__PROBLEM__
How many lines of the records below contain the word "drift"? Answer with the number alone.

__SOURCE DATA__
──────────

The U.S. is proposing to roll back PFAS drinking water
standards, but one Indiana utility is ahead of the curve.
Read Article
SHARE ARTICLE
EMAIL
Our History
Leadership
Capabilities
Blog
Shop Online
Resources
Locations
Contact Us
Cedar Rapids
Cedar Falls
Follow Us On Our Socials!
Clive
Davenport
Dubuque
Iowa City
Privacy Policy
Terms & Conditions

──────────

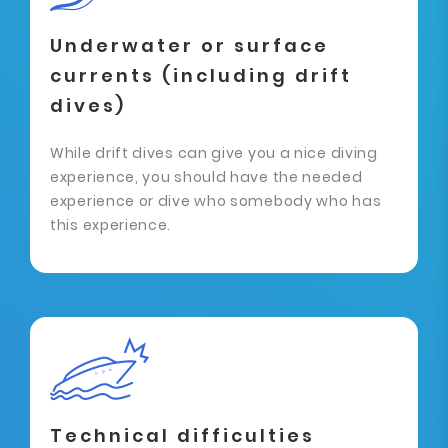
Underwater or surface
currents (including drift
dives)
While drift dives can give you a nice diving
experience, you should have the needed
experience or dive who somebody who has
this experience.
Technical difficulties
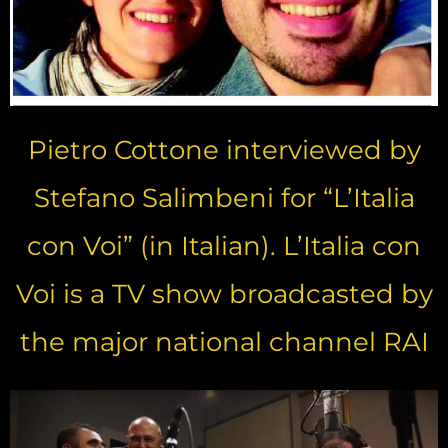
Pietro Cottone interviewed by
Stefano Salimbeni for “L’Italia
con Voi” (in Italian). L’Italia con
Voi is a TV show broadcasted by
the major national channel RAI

──────────

__WORKED SOLUTION__
2